What you need to do: A picture should never appear in your copy. Transcribe the listing exactly from its first line through the line with "1: (248, 158)", both ends included.

______________________________

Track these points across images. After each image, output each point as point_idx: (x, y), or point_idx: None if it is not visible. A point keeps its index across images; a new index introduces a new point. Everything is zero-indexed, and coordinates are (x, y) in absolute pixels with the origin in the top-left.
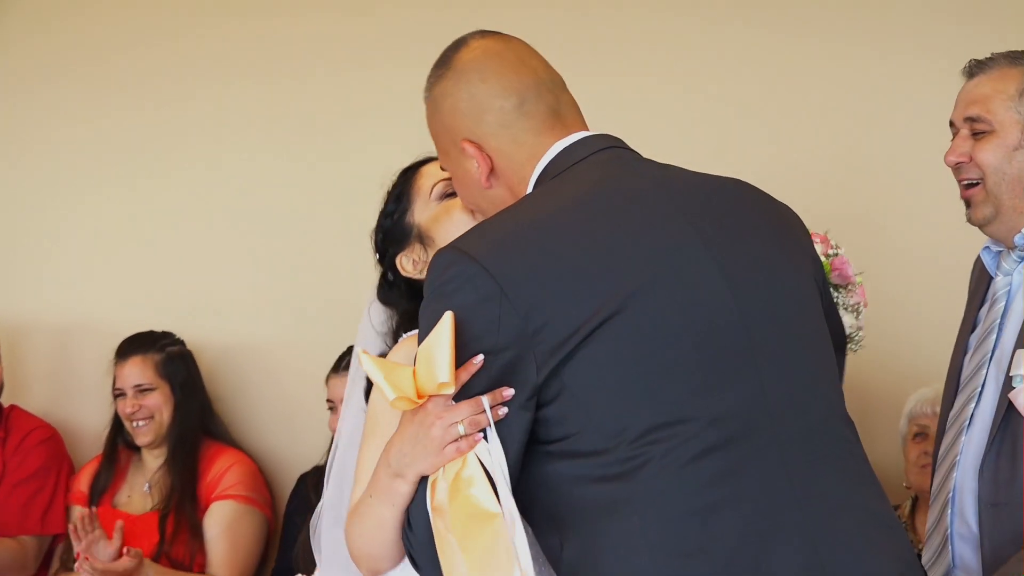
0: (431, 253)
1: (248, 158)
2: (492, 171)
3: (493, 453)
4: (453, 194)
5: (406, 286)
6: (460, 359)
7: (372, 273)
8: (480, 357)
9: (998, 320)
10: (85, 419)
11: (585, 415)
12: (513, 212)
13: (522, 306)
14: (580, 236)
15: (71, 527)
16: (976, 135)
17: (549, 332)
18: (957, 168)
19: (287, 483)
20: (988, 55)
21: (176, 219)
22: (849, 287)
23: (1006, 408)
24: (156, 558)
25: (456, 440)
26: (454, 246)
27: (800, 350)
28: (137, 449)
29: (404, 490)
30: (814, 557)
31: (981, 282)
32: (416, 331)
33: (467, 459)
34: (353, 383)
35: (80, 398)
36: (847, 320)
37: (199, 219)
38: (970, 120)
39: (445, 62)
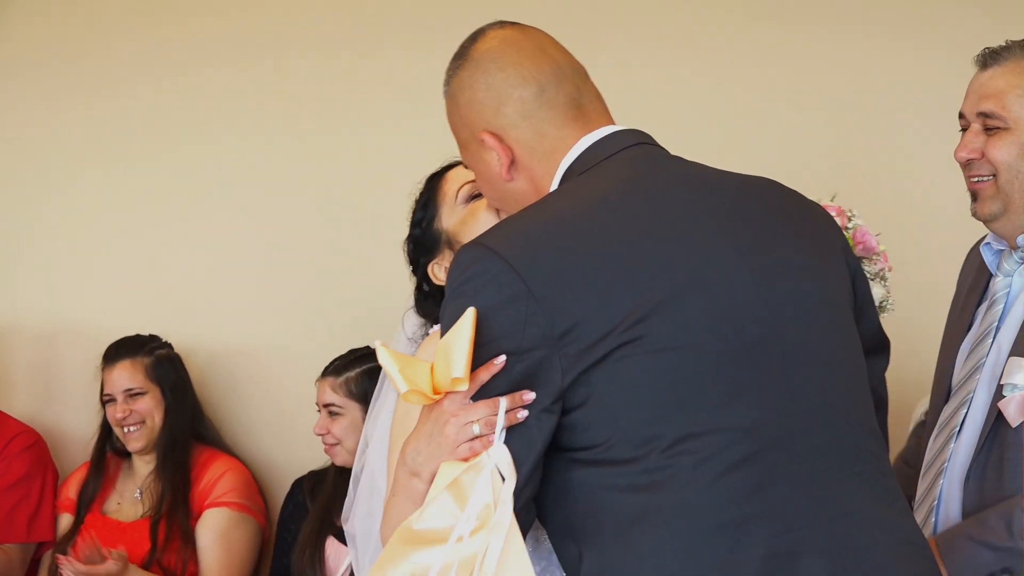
0: None
1: (238, 160)
2: (513, 163)
3: (501, 458)
4: (479, 196)
5: (441, 296)
6: (482, 359)
7: (366, 277)
8: (502, 358)
9: (995, 323)
10: (71, 424)
11: (613, 422)
12: (540, 209)
13: (549, 307)
14: (609, 238)
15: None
16: (989, 131)
17: (576, 335)
18: (968, 164)
19: (278, 489)
20: (1003, 42)
21: (165, 221)
22: (873, 257)
23: (995, 417)
24: (147, 565)
25: (471, 440)
26: (478, 242)
27: (831, 360)
28: (126, 455)
29: (421, 488)
30: (841, 573)
31: (981, 276)
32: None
33: (479, 461)
34: (384, 382)
35: (66, 403)
36: (876, 291)
37: (188, 221)
38: (983, 116)
39: (462, 54)
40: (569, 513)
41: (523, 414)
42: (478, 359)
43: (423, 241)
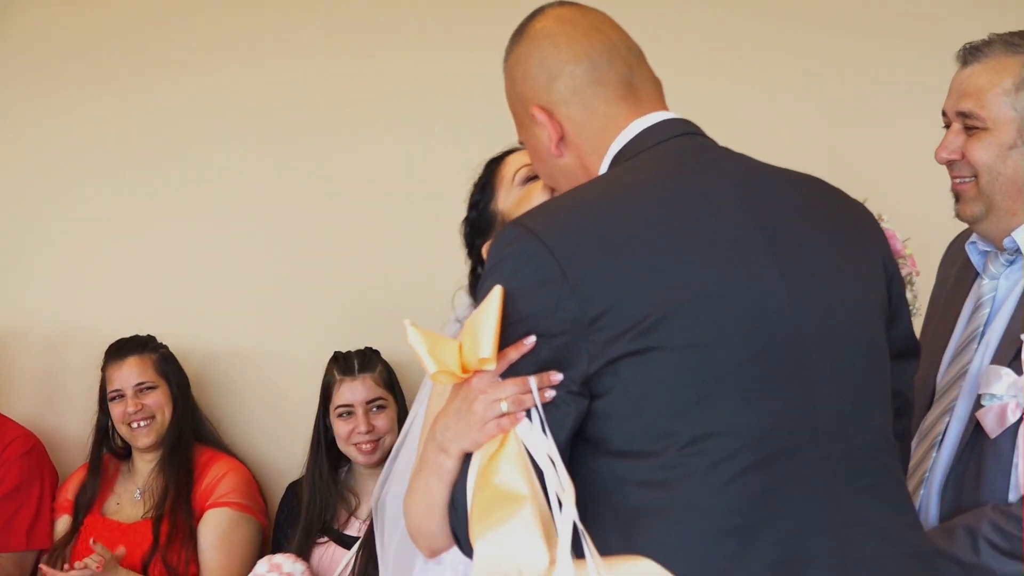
0: None
1: (237, 162)
2: (562, 139)
3: (538, 435)
4: (536, 178)
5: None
6: (512, 338)
7: (365, 278)
8: (532, 338)
9: (980, 328)
10: (72, 427)
11: (636, 414)
12: (584, 193)
13: (582, 292)
14: (648, 229)
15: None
16: (969, 131)
17: (606, 323)
18: (949, 165)
19: (275, 491)
20: (985, 37)
21: (163, 224)
22: (900, 261)
23: (974, 426)
24: (148, 564)
25: (499, 417)
26: (519, 222)
27: (853, 369)
28: (125, 457)
29: (449, 465)
30: None
31: (966, 275)
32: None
33: (508, 438)
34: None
35: (67, 406)
36: None
37: (187, 224)
38: (963, 115)
39: (520, 31)
40: (583, 503)
41: (551, 394)
42: (508, 338)
43: (479, 223)
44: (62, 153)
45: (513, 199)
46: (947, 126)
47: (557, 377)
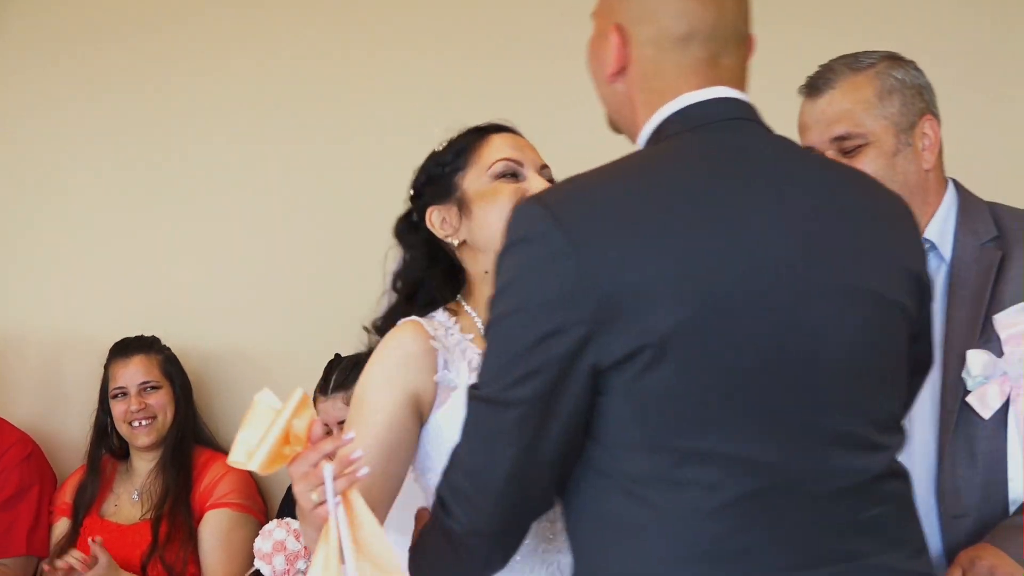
0: (464, 222)
1: (234, 162)
2: (622, 72)
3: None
4: (509, 176)
5: (425, 238)
6: (521, 325)
7: (363, 279)
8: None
9: None
10: (72, 430)
11: (639, 423)
12: (615, 176)
13: (597, 292)
14: (673, 226)
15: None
16: (849, 153)
17: (619, 324)
18: None
19: (273, 492)
20: (818, 68)
21: (161, 224)
22: None
23: (958, 412)
24: (146, 565)
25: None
26: (544, 201)
27: (866, 393)
28: (123, 457)
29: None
30: None
31: None
32: (411, 319)
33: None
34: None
35: (67, 409)
36: None
37: (185, 224)
38: (839, 140)
39: None
40: (568, 505)
41: (363, 472)
42: (517, 325)
43: (439, 183)
44: (60, 154)
45: (481, 187)
46: None
47: (357, 454)
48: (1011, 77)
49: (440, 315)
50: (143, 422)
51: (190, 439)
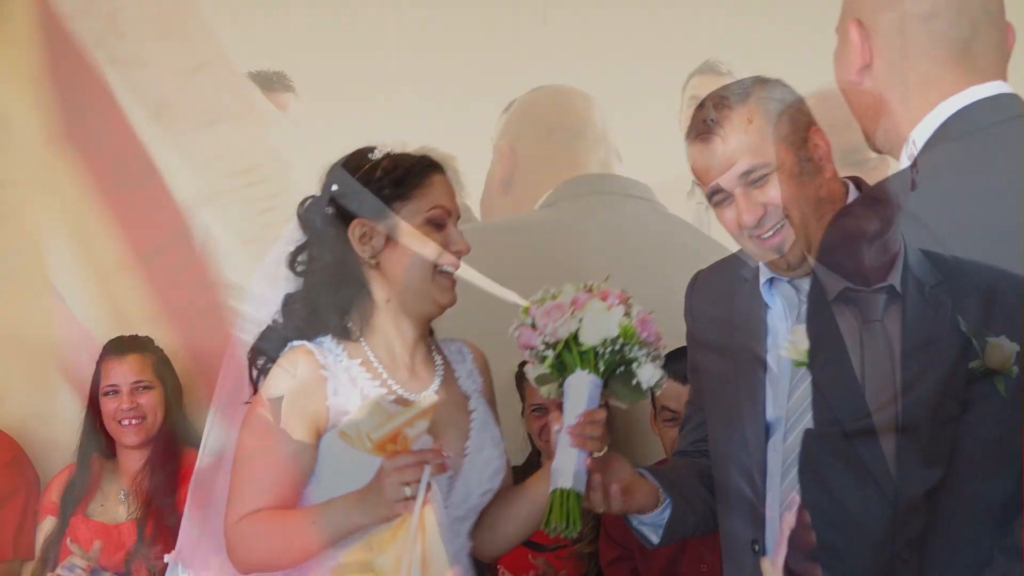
0: (387, 250)
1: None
2: (868, 68)
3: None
4: (439, 226)
5: (336, 242)
6: None
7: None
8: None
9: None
10: (60, 433)
11: None
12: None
13: None
14: None
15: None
16: (755, 184)
17: None
18: (759, 223)
19: None
20: (693, 112)
21: (159, 226)
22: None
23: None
24: (129, 565)
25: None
26: None
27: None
28: (110, 456)
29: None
30: None
31: (753, 314)
32: (301, 345)
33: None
34: None
35: (54, 412)
36: (650, 372)
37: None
38: (744, 175)
39: None
40: None
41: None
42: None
43: (375, 203)
44: (50, 153)
45: (410, 227)
46: (720, 203)
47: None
48: None
49: (328, 342)
50: (132, 421)
51: (179, 442)
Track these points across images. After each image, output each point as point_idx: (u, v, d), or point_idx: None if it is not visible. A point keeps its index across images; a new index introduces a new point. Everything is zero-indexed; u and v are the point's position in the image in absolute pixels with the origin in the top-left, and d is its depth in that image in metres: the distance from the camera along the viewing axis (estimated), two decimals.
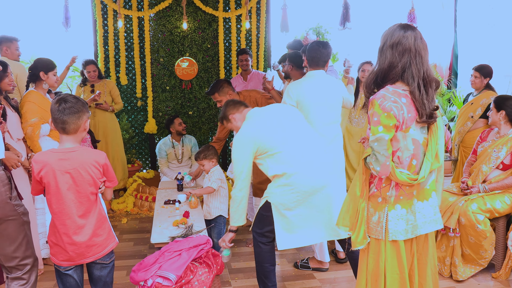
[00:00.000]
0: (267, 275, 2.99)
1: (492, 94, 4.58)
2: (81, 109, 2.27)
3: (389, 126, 2.02)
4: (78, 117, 2.26)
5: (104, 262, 2.42)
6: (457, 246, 3.50)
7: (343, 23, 6.47)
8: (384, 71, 2.11)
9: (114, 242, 2.46)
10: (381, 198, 2.18)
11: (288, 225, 2.80)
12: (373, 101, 2.06)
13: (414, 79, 2.07)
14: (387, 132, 2.03)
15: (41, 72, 3.67)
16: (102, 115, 5.35)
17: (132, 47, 6.15)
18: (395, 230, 2.14)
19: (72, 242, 2.29)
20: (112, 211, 5.31)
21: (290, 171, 2.76)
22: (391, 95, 2.05)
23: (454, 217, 3.46)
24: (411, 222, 2.16)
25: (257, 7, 6.36)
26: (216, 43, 6.28)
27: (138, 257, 3.98)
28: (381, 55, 2.12)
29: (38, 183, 2.28)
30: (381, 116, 2.02)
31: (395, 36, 2.08)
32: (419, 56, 2.08)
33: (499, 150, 3.61)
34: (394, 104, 2.02)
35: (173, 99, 6.25)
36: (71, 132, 2.27)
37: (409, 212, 2.16)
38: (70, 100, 2.26)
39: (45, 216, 3.65)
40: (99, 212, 2.37)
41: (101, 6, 5.98)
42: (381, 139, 2.03)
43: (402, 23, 2.14)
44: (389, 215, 2.15)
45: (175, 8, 6.03)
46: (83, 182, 2.27)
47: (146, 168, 6.47)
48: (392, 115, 2.02)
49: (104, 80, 5.42)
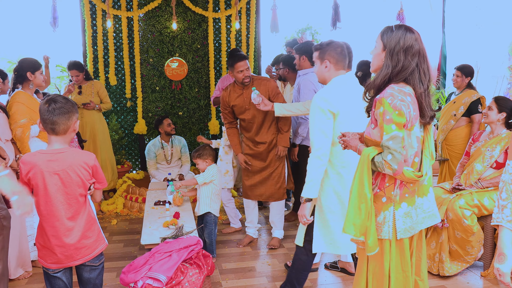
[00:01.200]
0: (301, 281, 3.01)
1: (474, 93, 4.74)
2: (71, 110, 2.25)
3: (401, 124, 2.05)
4: (68, 118, 2.24)
5: (93, 264, 2.40)
6: (445, 242, 3.54)
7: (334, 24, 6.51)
8: (395, 74, 2.14)
9: (103, 244, 2.44)
10: (385, 198, 2.19)
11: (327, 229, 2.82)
12: (382, 100, 2.07)
13: (423, 83, 2.13)
14: (400, 130, 2.05)
15: (28, 72, 3.63)
16: (90, 116, 5.30)
17: (122, 48, 6.12)
18: (402, 228, 2.17)
19: (60, 244, 2.26)
20: (101, 212, 5.27)
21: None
22: (398, 93, 2.07)
23: (442, 209, 3.53)
24: (414, 219, 2.20)
25: (247, 7, 6.36)
26: (206, 44, 6.27)
27: (128, 259, 3.95)
28: (392, 57, 2.13)
29: (26, 184, 2.26)
30: (393, 114, 2.04)
31: (407, 40, 2.12)
32: (425, 60, 2.15)
33: (492, 149, 3.65)
34: (402, 102, 2.05)
35: (163, 99, 6.22)
36: (60, 133, 2.25)
37: (413, 209, 2.20)
38: (60, 101, 2.24)
39: (33, 218, 3.61)
40: (88, 214, 2.35)
41: (89, 6, 5.93)
42: (396, 137, 2.04)
43: (404, 25, 2.17)
44: (396, 214, 2.17)
45: (164, 8, 6.00)
46: (71, 184, 2.25)
47: (136, 169, 6.44)
48: (403, 113, 2.04)
49: (91, 81, 5.37)
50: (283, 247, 4.23)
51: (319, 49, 2.88)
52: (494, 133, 3.74)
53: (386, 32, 2.18)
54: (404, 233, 2.17)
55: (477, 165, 3.70)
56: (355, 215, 2.16)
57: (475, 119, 4.63)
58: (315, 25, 7.12)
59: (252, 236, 4.36)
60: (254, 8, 6.37)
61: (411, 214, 2.20)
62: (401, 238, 2.18)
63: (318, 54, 2.88)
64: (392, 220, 2.18)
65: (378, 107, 2.10)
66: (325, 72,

______________________________

Result of the task:
Track these points across images. After each image, output each point as point_idx: (x, y), or point_idx: None if it is not visible. A point keeps its index across images; a new index introduces a new point. Everything is zero-indexed, and coordinates are (x, y) in absolute pixels with the origin in the top-left.
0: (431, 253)
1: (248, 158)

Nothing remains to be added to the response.